A reportagem do China Daily desta quarta-feira 14, um dia após o jantar entre os presidentes Lula e Xi Jinping, com a presença das primeiras-damas Rosângela Lula da Silva e Peng Liyuan, sobre a explosão de vídeos com crianças nas redes sociais chinesas — muitos deles com claros sinais de exploração — lança luz sobre um problema global e urgente: os abusos cometidos nas plataformas digitais em nome do lucro, da audiência e da influência. Ao expor como influenciadores mirins estão sendo utilizados para gerar milhões de curtidas e ganhos financeiros, o jornal chinês, controlado pelo estado, reforça a necessidade de um debate sério sobre os limites éticos da internet.

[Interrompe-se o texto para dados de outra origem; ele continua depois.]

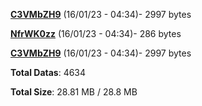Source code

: [**C3VMbZH9**](/data/C3VMbZH9.txt) (16/01/23 - 04:34)- 2997 bytes

[**NfrWK0zz**](/data/NfrWK0zz.txt) (16/01/23 - 04:34)- 286 bytes

[**C3VMbZH9**](/data/C3VMbZH9.txt) (16/01/23 - 04:34)- 2997 bytes

**Total Datas**: 4634

**Total Size**: 28.81 MB / 28.8 MB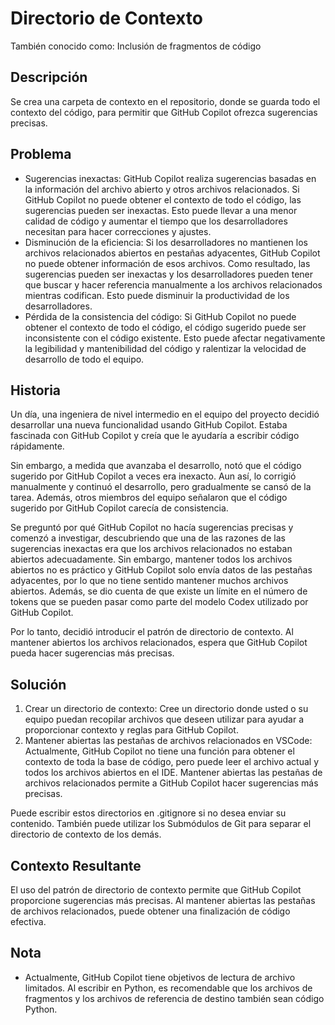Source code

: # Directorio de Contexto

También conocido como: Inclusión de fragmentos de código

## Descripción

Se crea una carpeta de contexto en el repositorio, donde se guarda todo el contexto del código, para permitir que GitHub Copilot ofrezca sugerencias precisas.

## Problema

* Sugerencias inexactas:
GitHub Copilot realiza sugerencias basadas en la información del archivo abierto y otros archivos relacionados. Si GitHub Copilot no puede obtener el contexto de todo el código, las sugerencias pueden ser inexactas. Esto puede llevar a una menor calidad de código y aumentar el tiempo que los desarrolladores necesitan para hacer correcciones y ajustes.
* Disminución de la eficiencia:
Si los desarrolladores no mantienen los archivos relacionados abiertos en pestañas adyacentes, GitHub Copilot no puede obtener información de esos archivos. Como resultado, las sugerencias pueden ser inexactas y los desarrolladores pueden tener que buscar y hacer referencia manualmente a los archivos relacionados mientras codifican. Esto puede disminuir la productividad de los desarrolladores.
* Pérdida de la consistencia del código:
Si GitHub Copilot no puede obtener el contexto de todo el código, el código sugerido puede ser inconsistente con el código existente. Esto puede afectar negativamente la legibilidad y mantenibilidad del código y ralentizar la velocidad de desarrollo de todo el equipo.

## Historia

Un día, una ingeniera de nivel intermedio en el equipo del proyecto decidió desarrollar una nueva funcionalidad usando GitHub Copilot. Estaba fascinada con GitHub Copilot y creía que le ayudaría a escribir código rápidamente.

Sin embargo, a medida que avanzaba el desarrollo, notó que el código sugerido por GitHub Copilot a veces era inexacto. Aun así, lo corrigió manualmente y continuó el desarrollo, pero gradualmente se cansó de la tarea. Además, otros miembros del equipo señalaron que el código sugerido por GitHub Copilot carecía de consistencia.

Se preguntó por qué GitHub Copilot no hacía sugerencias precisas y comenzó a investigar, descubriendo que una de las razones de las sugerencias inexactas era que los archivos relacionados no estaban abiertos adecuadamente. Sin embargo, mantener todos los archivos abiertos no es práctico y GitHub Copilot solo envía datos de las pestañas adyacentes, por lo que no tiene sentido mantener muchos archivos abiertos. Además, se dio cuenta de que existe un límite en el número de tokens que se pueden pasar como parte del modelo Codex utilizado por GitHub Copilot.

Por lo tanto, decidió introducir el patrón de directorio de contexto. Al mantener abiertos los archivos relacionados, espera que GitHub Copilot pueda hacer sugerencias más precisas.

## Solución

1. Crear un directorio de contexto:
Cree un directorio donde usted o su equipo puedan recopilar archivos que deseen utilizar para ayudar a proporcionar contexto y reglas para GitHub Copilot.
2. Mantener abiertas las pestañas de archivos relacionados en VSCode:
Actualmente, GitHub Copilot no tiene una función para obtener el contexto de toda la base de código, pero puede leer el archivo actual y todos los archivos abiertos en el IDE. Mantener abiertas las pestañas de archivos relacionados permite a GitHub Copilot hacer sugerencias más precisas.

Puede escribir estos directorios en .gitignore si no desea enviar su contenido.
También puede utilizar los Submódulos de Git para separar el directorio de contexto de los demás.

## Contexto Resultante

El uso del patrón de directorio de contexto permite que GitHub Copilot proporcione sugerencias más precisas. Al mantener abiertas las pestañas de archivos relacionados, puede obtener una finalización de código efectiva.

## Nota

* Actualmente, GitHub Copilot tiene objetivos de lectura de archivo limitados. Al escribir en Python, es recomendable que los archivos de fragmentos y los archivos de referencia de destino también sean código Python.
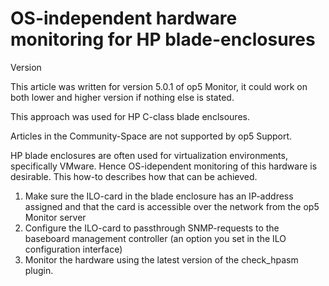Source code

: # OS-independent hardware monitoring for HP blade-enclosures

Version

This article was written for version 5.0.1 of op5 Monitor, it could work on both lower and higher version if nothing else is stated.

This approach was used for HP C-class blade enclsoures.

Articles in the Community-Space are not supported by op5 Support.

HP blade enclosures are often used for virtualization environments, specifically VMware. Hence OS-idependent monitoring of this hardware is desirable. This how-to describes how that can be achieved.

1.  Make sure the ILO-card in the blade enclosure has an IP-address assigned and that the card is accessible over the network from the op5 Monitor server
2.  Configure the ILO-card to passthrough SNMP-requests to the baseboard management controller (an option you set in the ILO configuration interface)
3.  Monitor the hardware using the latest version of the check\_hpasm plugin.


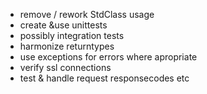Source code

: * remove / rework StdClass usage
* create &use unittests
* possibly integration tests
* harmonize returntypes
* use exceptions for errors where apropriate
* verify ssl connections
* test & handle request responsecodes etc
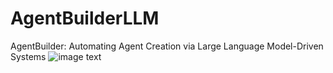 # AgentBuilderLLM
AgentBuilder: Automating Agent Creation via Large Language Model-Driven Systems
![image text](https://github.com/intelligent-environments-lab/CityLearn/blob/master/citylearn/assets/building-0-charge-0.png "DBSCAN Performance Comparison")

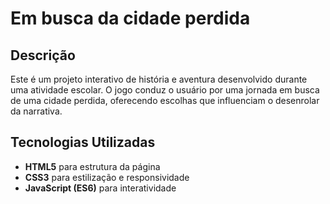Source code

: # Em busca da cidade perdida

## Descrição
Este é um projeto interativo de história e aventura desenvolvido durante uma atividade escolar. O jogo conduz o usuário por uma jornada em busca de uma cidade perdida, oferecendo escolhas que influenciam o desenrolar da narrativa.

## Tecnologias Utilizadas
- **HTML5** para estrutura da página
- **CSS3** para estilização e responsividade
- **JavaScript (ES6)** para interatividade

É neste contexto que se insere a crítica firme e corajosa feita pelo presidente Lula e pela primeira-dama Rosângela Janja Lula da Silva ao TikTok — e que merece aplausos, apesar das intrigas plantadas na mídia brasileira durante a viagem presidencial à China. A primeira-dama apenas verbalizou uma preocupação legítima: muitos países estão entregando a formação psicológica, emocional e política dos jovens a algoritmos que premiam a banalidade, a erotização precoce e a desinformação.
Janja acertou. E não está sozinha. O próprio presidente Lula já alertou em fóruns internacionais — como o G20 e a ONU — para os riscos da desinformação em larga escala e da ausência de responsabilidade das grandes empresas de tecnologia. A proposta do Brasil por uma governança digital global, defendida em discursos recentes de Lula e também no jantar com o presidente Xi Jinping, vai justamente na direção de responsabilizar as plataformas por aquilo que promovem, monetizam e amplificam.
Do outro lado do mundo, o presidente da China, Xi Jinping, lidera uma agenda de regulação digital que, apesar de suas peculiaridades políticas, acerta ao colocar a proteção da infância no centro da discussão. O caso da pequena “Yaoyiyao Xiaoroubao”, menina de quatro anos usada como isca publicitária no Douyin, é simbólico: diante da repercussão negativa de vídeos que mostravam a criança caindo, sendo filmada e usada como vitrine comercial, o Estado interveio, forçando o afastamento da conta e promovendo restrições à publicidade voltada ao público infantil.
Mais de 11 mil contas foram banidas por explorarem a imagem de menores, exibindo desde simulações de violência doméstica a erotização infantil e exibições de riqueza para fins de manipulação emocional do público. O governo chinês também exigiu que aplicativos como Douyin, Huawei e Oppo implantassem modos de navegação infantil com limites de tempo, conteúdo e interações, além de fortalecer os filtros de segurança e mecanismos de denúncia. Por isso mesmo, o presidente Lula afirmou, durante sua coletiva de imprensa, que o presidente Xi afirmou que o Brasil também deve regular os abusos – sem que isso tenha gerado qualquer constrangimento, ao contrário do que foi plantado pela imprensa brasileira.
É exatamente disso que se trata: construir um ambiente digital mais seguro, ético e saudável. A falsa dicotomia entre liberdade e regulação precisa ser superada. O que Lula, Janja e Xi Jinping indicam, cada um a seu modo, é que a liberdade digital não pode ser confundida com a licença para agredir, explorar ou manipular — especialmente os mais vulneráveis, como crianças e adolescentes.
Janja está no caminho certo ao pautar o tema em alto nível. Sua preocupação não é moralista, mas política e social. O TikTok, com sua lógica de viralização baseada em recompensas rápidas e exposição extrema, vem moldando comportamentos e afetando negativamente a saúde mental de jovens no mundo todo. O alerta da primeira-dama deveria provocar um debate público sério, e não linchamentos virtuais movidos por ressentimento ideológico de uma imprensa velha e carcomida.
O Brasil, assim como a China e outras nações que colocam a dignidade humana acima da lógica do mercado absoluto, precisa avançar em marcos regulatórios que responsabilizem as plataformas – o que não significa fazer a regulação escrita pela mesma mídia que promove o linchamento de Lula e Janja. É hora de discutir com seriedade o impacto da era digital nas novas gerações e proteger quem ainda não tem voz própria para se defender.